March 28, 2017

Train to Busan Screening – Blog by Jamie Seah

On February 28, 2017, the Kim Program organized a screening of Train to Busan with the support of the Cinema Studies Program. Train to Busan, a South Korean zombie horror flick, first premiered at the 2016 Cannes Film Festival and has received both popular and critical acclaim. Dr Frank Chance (Adjunct Professor, EALC) provided a short introduction by delivering a brief history of the living dead in film.

The word ‘zombie’ first appeared in the English language in 1819. Early zombie films—with the first one being White Zombie (1932)—used zombies as a metaphor for physical labor or slavery. The 1960s saw the advent of “modern” zombie films such as the famous Night of the Living Dead (1968), which was produced with a modest budget of $140,000 but generated a whopping $30 million in revenues. Interestingly, the term “zombie” was never used to describe the undead in these films—they were relentless, but certainly not smart. Dr Chance noted that zombies in this era were likely a metaphor for class warfare i.e. symbols of a proletariat revolution. Today, we are most familiar with the zombie apocalypse, which has been depicted in numerous films and TV serials; zombies here are metaphors for infectious disease and industrial or military atrocities. What then, of the zombies in Train To Busan? After the film, one attendee highlighted a potential link to communism, a suggestion that some of us agreed with. Nevertheless, it was a great screening (made even better with free kimbap) and we hoped you enjoyed spending the evening with us!

December 8, 2016

Dr. Ross King – Reflections By Jamie Seah

The James Joo-Jin Kim Program in Korean Studies hosted Dr. Ross King (University of British Columbia) as the Distinguished Lecturer for 2016-2017. He spoke on “Out of the Margins: The Western Wing 西廂記 Glossarial Complex in Late Chosŏn and the Problem of the Literary Vernacular” on Tuesday, October 11, 2016.

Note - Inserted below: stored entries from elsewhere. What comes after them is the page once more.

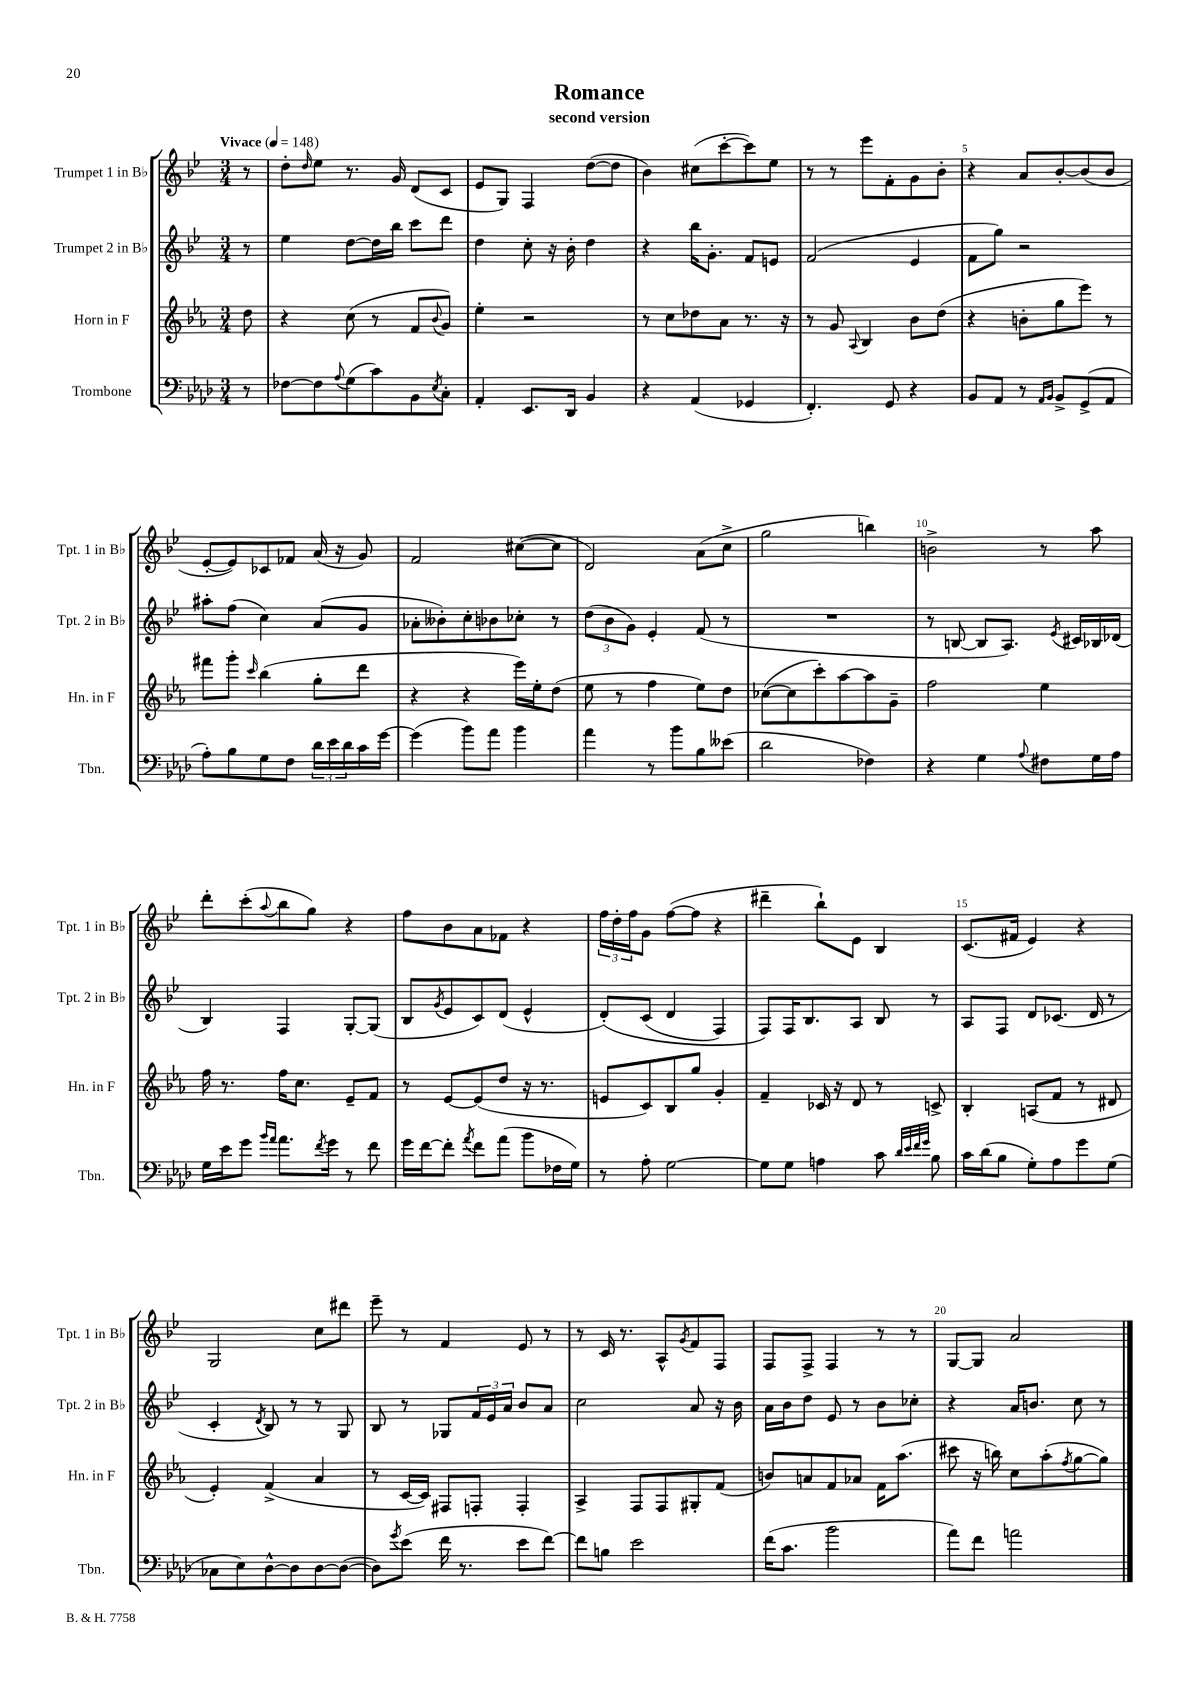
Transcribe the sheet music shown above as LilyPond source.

\header { title = "Romance" subtitle = "second version" }
<<
\new StaffGroup <<
\new Staff = "s0" \with { instrumentName = "Trumpet 1 in Bb" shortInstrumentName = "Tpt. 1 in Bb" } {
    \clef treble \key bes \major \numericTimeSignature \time 3/4 \partial 8 \tempo "Vivace" 4 = 148
    r8 |
    d''8-. \grace { d''16 } ees''8 r8. g'16 d'8( c'8 |
    ees'8 g8) f4 d''8~( d''8 |
    bes'4) cis''8( c'''8~-. c'''8) ees''8 |
    r8 r8 ees'''8 f'8-. g'8 bes'8-. |
    r4 a'8 bes'8~-. bes'8( bes'8 |
    ees'8~-. ees'8) ces'8 fes'8 a'16( r16 g'8) |
    f'2 cis''8~( cis''8 |
    d'2) a'8( c''8-> |
    g''2 b''4) |
    b'2-> r8 a''8 |
    d'''8-. c'''8-.( \appoggiatura { a''8 } bes''8 g''8) r4 |
    f''8 bes'8 a'8 fes'8 r4 |
    \tuplet 3/2 { f''16 d''16-. f''16 } g'8 f''8~( f''8 r4 |
    dis'''4-- bes''8-!) ees'8 bes4 |
    c'8.( fis'16 ees'4) r4 |
    g2 c''8 dis'''8 |
    ees'''8-- r8 f'4 ees'8 r8 |
    r8 c'16 r8. a8-^ \acciaccatura { g'8 } f'8 f8 |
    f8 f8-> f4 r8 r8 |
    g8~ g8 a'2 \bar "|." |
}
\new Staff = "s1" \with { instrumentName = "Trumpet 2 in Bb" shortInstrumentName = "Tpt. 2 in Bb" } {
    \clef treble \key bes \major \numericTimeSignature \time 3/4 \partial 8
    r8 |
    ees''4 d''8~ d''16 bes''16 c'''8 d'''8 |
    d''4 c''8-. r16 bes'16-. d''4 |
    r4 bes''16 g'8.-. f'8 e'8 |
    f'2( ees'4 |
    f'8 g''8) r2 |
    ais''8-. f''8( c''4) a'8( g'8 |
    aes'8-. beses'8-.) c''8-. bes'8 ces''8-. r8 |
    \tuplet 3/2 { d''8( bes'8 g'8) } ees'4-. f'8( r8 |
    R2. |
    r8 b8~ b8 a8.) \acciaccatura { ees'8 } cis'16 bes16 des'16( |
    bes4) f4 g8~-. g8( |
    bes8 \acciaccatura { g'8 } ees'8 c'8) d'8( ees'4-^ |
    d'8-.)\( c'8( d'4 f4) |
    f8\) f16 bes8. a8 bes8 r8 |
    a8 f8 d'8 ces'8.( d'16 r8 |
    c'4-. \acciaccatura { d'8 } bes8) r8 r8 g8 |
    bes8 r8 ges8 \tuplet 3/2 { f'16 ees'16 a'16 } bes'8 a'8 |
    c''2 a'8 r16 bes'16 |
    a'16 bes'16 d''8 ees'8 r8 bes'8 ces''8-. |
    r4 a'16 b'8. c''8 r8 \bar "|." |
}
\new Staff = "s2" \with { instrumentName = "Horn in F" shortInstrumentName = "Hn. in F" } {
    \clef treble \key ees \major \numericTimeSignature \time 3/4 \partial 8
    d''8 |
    r4 c''8( r8 f'8 \appoggiatura { bes'8 } g'8) |
    ees''4-. r2 |
    r8 c''8 des''8 aes'8 r8. r16 |
    r8 g'8 \appoggiatura { aes8 } bes4 bes'8 d''8( |
    r4 b'8-. g''8 ees'''8) r8 |
    fis'''8 g'''8-. \grace { c'''16 } bes''4( g''8-. d'''8 |
    r4 r4 ees'''16) ees''16-. d''8( |
    ees''8 r8 f''4 ees''8) d''8 |
    ces''8~( ces''8 c'''8-.) aes''8~ aes''8 g'8-- |
    f''2 ees''4 |
    f''16 r8. f''16 c''8. ees'8-- f'8 |
    r8 ees'8~ ees'8( d''8 r16 r8. |
    e'8 c'8) bes8 g''8 g'4-. |
    f'4-- ces'16 r16 d'8 r8 c'8-> |
    bes4-. a8( f'8 r8 dis'8 |
    ees'4-.) f'4->( aes'4 |
    r8 c'16~ c'16) fis8 f8-. f4-. |
    aes4-> f8 f8 gis8-. f'8( |
    b'8) a'8 f'8 aes'8 f'16 aes''8.( |
    cis'''8 r16 b''16) c''8 aes''8-.( \acciaccatura { f''8 } g''8~ g''8) \bar "|." |
}
\new Staff = "s3" \with { instrumentName = "Trombone" shortInstrumentName = "Tbn." } {
    \clef bass \key aes \major \numericTimeSignature \time 3/4 \partial 8
    r8 |
    fes8~ fes8 \appoggiatura { aes8 } g8( c'8) bes,8 \acciaccatura { ees8 } c8-. |
    aes,4-. ees,8. des,16 bes,4 |
    r4 aes,4( ges,4 |
    f,4.-.) g,8 r4 |
    bes,8 aes,8 r8 \grace { aes,16 bes,16 } bes,8-> g,8->( aes,8 |
    aes8-.) bes8 g8 f8 \tuplet 3/2 { des'16 ees'16 des'16 } c'16 g'16~ |
    g'4( bes'8) aes'8 bes'4 |
    aes'4 r8 bes'8 bes8 eeses'8( |
    des'2 fes4) |
    r4 g4 \appoggiatura { aes8 } fis8 g16 aes16 |
    g16 ees'16 g'8 \grace { bes'16 aes'16 } aes'8. \acciaccatura { f'8 } g'16 r8 f'8 |
    g'16 f'16~ f'8-. \acciaccatura { aes'8 } f'8 aes'8( bes'8 fes16 g16) |
    r8 aes8-. g2~ |
    g8 g8 a4 c'8 \grace { des'32 ees'32 f'32 g'32 } bes8 |
    c'16 des'16( bes8 g8-.) aes8 g'8 g8( |
    ces8 ees8) des8~-^ des8 des8~ des8~( |
    des8) \acciaccatura { g'8 } ees'8( f'16 r8. ees'8 f'8~) |
    f'8 b8 ees'2 |
    f'16( c'8. bes'2 |
    aes'8) f'8 a'2 \bar "|." |
}
>>
>>
\layout { \context { \Score \override BarNumber.break-visibility = ##(#f #t #t) barNumberVisibility = #(every-nth-bar-number-visible 5) } }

For the Kim Program’s Distinguished Lecture 2016-17, the Program hosted Dr. Ross King, Professor of Korean Language and Literature and Head of the Department of Asian Studies at the University of British Columbia. Dr. King’s talk centered on his research examining Korean reception of xixiangji (西廂記, or 서상기), one of China’s most famous plays, and Korean interactions with vernacular Chinese through such a written medium. The dramatic work is also known as “The Story of the Western Wing” or “Romance of the Western Chamber” and details a young couple’s consummation of their passionate love without parental approval. It was semi-erotic for Korean readers, who were arguably unfamilar with plays because pre-modern Korea did not possess a dramatic tradition.

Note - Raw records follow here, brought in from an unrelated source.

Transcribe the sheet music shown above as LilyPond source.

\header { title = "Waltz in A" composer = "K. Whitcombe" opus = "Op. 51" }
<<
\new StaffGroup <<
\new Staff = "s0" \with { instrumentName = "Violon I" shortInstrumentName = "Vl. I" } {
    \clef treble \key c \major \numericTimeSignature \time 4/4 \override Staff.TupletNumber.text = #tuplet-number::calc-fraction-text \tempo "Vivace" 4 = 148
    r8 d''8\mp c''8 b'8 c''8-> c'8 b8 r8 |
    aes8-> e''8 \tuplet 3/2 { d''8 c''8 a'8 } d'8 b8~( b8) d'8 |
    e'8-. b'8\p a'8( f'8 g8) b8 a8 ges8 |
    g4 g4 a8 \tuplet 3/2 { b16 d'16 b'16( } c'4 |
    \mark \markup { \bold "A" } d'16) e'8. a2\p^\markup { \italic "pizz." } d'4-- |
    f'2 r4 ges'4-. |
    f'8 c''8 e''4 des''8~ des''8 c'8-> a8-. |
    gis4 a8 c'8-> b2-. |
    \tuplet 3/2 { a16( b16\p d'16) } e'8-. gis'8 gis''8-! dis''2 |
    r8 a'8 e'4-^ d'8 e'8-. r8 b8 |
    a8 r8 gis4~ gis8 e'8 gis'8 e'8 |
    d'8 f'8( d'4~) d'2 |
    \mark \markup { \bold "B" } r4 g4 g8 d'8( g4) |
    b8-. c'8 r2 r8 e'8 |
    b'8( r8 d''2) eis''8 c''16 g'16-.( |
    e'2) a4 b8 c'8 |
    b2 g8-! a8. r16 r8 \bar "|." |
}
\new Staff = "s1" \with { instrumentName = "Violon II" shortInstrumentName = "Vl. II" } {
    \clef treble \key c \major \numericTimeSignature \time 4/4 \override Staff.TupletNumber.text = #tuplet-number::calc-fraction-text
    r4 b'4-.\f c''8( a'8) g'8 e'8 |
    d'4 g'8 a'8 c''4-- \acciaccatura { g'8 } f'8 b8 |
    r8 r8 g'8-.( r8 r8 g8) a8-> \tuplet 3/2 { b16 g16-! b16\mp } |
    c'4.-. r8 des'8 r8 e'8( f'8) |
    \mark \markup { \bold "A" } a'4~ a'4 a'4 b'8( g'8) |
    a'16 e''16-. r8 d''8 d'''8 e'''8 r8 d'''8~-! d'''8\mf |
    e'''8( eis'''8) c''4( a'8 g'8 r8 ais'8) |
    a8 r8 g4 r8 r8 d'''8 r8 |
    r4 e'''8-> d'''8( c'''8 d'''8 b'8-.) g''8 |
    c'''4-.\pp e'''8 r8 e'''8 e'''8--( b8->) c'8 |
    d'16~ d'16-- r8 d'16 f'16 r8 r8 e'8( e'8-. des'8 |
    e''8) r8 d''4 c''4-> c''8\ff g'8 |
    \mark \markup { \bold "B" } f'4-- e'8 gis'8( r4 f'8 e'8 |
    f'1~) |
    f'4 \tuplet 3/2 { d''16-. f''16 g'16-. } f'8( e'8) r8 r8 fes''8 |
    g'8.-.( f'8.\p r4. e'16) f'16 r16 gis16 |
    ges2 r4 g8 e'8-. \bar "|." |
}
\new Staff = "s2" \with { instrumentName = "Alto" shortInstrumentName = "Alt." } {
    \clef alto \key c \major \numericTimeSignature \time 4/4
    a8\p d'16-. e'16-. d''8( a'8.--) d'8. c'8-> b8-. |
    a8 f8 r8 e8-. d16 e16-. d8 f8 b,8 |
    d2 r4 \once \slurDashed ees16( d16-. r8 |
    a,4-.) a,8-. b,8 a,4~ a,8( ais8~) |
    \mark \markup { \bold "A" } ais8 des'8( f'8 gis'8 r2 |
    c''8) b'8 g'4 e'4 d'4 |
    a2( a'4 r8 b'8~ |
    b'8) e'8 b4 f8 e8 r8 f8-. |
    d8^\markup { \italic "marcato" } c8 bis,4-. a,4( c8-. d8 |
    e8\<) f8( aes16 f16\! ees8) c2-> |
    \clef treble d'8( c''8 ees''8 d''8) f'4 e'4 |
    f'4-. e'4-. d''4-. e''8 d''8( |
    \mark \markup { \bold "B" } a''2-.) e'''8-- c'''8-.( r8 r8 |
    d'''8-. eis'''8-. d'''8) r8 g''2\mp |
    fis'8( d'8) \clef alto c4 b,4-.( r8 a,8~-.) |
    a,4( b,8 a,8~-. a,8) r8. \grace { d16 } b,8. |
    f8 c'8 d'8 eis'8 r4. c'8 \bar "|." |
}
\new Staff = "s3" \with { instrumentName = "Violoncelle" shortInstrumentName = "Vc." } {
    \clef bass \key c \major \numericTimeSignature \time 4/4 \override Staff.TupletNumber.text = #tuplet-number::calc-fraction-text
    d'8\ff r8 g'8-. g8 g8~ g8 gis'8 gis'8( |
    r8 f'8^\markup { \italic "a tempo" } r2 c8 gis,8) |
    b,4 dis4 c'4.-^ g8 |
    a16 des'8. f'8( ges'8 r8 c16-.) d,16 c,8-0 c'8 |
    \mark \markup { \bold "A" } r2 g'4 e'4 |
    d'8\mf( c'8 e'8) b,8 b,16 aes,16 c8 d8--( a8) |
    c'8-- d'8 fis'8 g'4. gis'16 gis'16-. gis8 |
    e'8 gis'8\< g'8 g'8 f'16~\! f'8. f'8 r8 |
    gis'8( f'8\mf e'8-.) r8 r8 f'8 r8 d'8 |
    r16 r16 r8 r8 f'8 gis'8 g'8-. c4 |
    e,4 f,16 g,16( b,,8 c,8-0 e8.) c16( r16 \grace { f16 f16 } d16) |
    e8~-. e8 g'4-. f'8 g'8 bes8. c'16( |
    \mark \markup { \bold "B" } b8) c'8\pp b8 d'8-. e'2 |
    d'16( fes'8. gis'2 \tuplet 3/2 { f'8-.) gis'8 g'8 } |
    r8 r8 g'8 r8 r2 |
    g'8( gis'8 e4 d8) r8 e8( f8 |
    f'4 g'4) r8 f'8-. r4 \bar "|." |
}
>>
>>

In particular, Dr. King was interested in the xixiangji-mania of 20th century Korea and the concomitant manuscript culture it spawned. Today, there exists about 40 to 50 xixiangji manuscripts housed in public collections. These manuscripts were well-produced and interestingly given names such as pogam (“treasure”), exemplifying the extent to which its owners treasured them. In Edo Japan, the publication and circulation of printed copies of shuihuzhuan (a famous Chinese novel written in vernacular Chinese) led to a boom in studies of vernacular Chinese, the rise in study groups, and the development of glossaries to aid in understanding the texts. Similarly, in Chosŏn Korea, Korean readers were intellectually engaging with another vernacular Chinese text, the xixiangji, by making physical markings on the margins of the manuscripts themselves to aid their own comprehension. These markings or glossing usually comprised a mélange of both Chinese characters and Korean hangul characters. Dr. King termed such writing the “recorded sayings” style or ŏrokch’e, a mute form of the vernacular that was sinographic but not spoken Chinese. He further argued that this represented the vernacular “third way”, a literary language that gestured towards or even incorporated vernacular and colloquial elements. Instead of writing solely in Classical Chinese or in hangul, this was a necessary in-between.

Dr. King’s research on xixiangji manuscripts is especially important because modern Korean scholars rarely examine Chinese texts while Chinese scholars have little interest in the reception of vernacular Chinese texts in Korea. As a student of Korean history, as well as both the Japanese and Korean languages, I find his research particularly illuminating, because I often use my native knowledge of the Chinese language (Mandarin Chinese) to enhance and aid my learning of the other two East Asian languages. His work reminds me of the complex interactions between a Japanese audience and a Korean-language play (ch’unhyang, which was likely inspired by xixiangji) performed in Japanese in the colonial metropole, Tokyo, during the colonial period. Nayoung Aimee Kwon looks at these interactions in her recent book, Intimate Empire: Collaboration and Colonial Modernity in Korea and Japan (2015), which I read last semester while writing my final research paper for my Korea in the Age of Empires history seminar.